Here is an idea for a project playing off the 1000 Oaks - Like kids, there
is an incredible diversity out there in nature that may be paired with
students somehow.

I remember a great project a teacher did after a visit I'd made - we played
with images of baseball trading cards and kids, instead of sports figures,
chose their own tree to more or less adopt, then created beautiful cards of
their chosen tree, no two alike. On one side, they made images of trees,
their seeds, leaves, or maps of distribution and other natural history
imagery. On the backside, they did research to come up with facts about the
trees, where they grow best - that kind of thing. The finished product is a
real treasure.

Beyond that, though, would be a great step into planting a truly diverse
forest for the future if these kids found a way to each plant one or more
of their own tree. A far more ambitious way to create a "natural garden,"

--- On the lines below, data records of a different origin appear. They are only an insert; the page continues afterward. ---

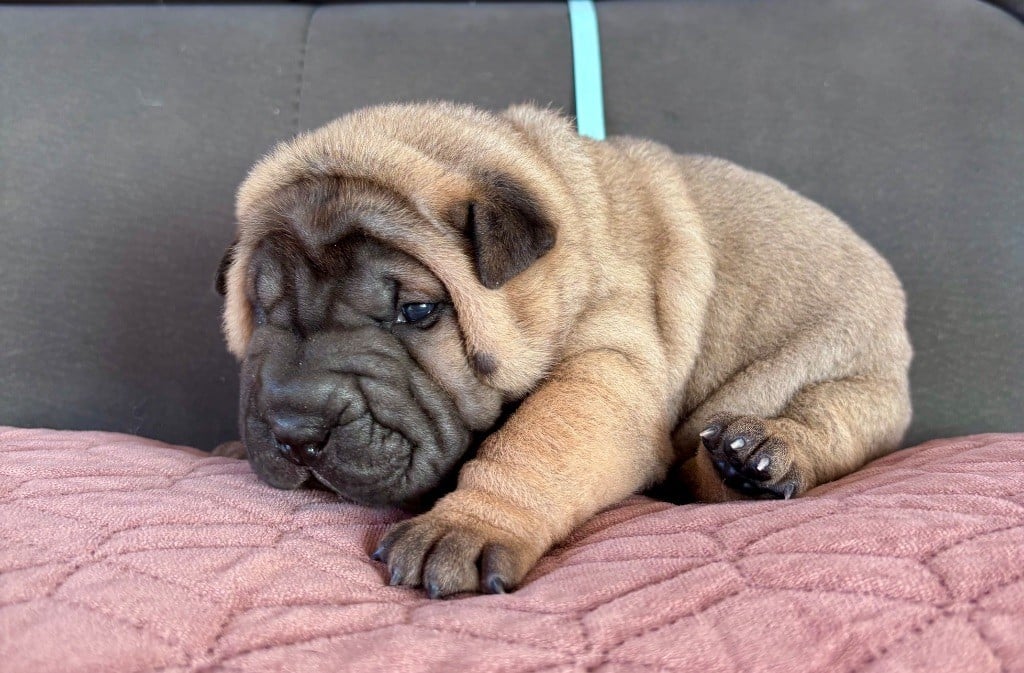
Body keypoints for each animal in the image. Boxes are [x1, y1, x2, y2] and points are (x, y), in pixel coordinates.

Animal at [216, 102, 912, 598]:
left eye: (417, 311)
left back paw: (757, 455)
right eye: (265, 310)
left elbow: (537, 442)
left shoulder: (608, 367)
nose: (296, 429)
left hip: (844, 379)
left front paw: (467, 523)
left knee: (824, 424)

this could be done in a way to mimic the ecosystem --- say, have kids
choose the plants needed to make up all the puzzle pieces of an Arizona
forest. If an entire school were involved in this kind of project, a
planting of 500 species could be quite amazing, quite helpful. And, at the
same time, learning how to help the diversity in nature is not an easy task
for us - the real world is so messy, so disordered. (PS give me your
mailing address and I'll send samples of the cards if you like.)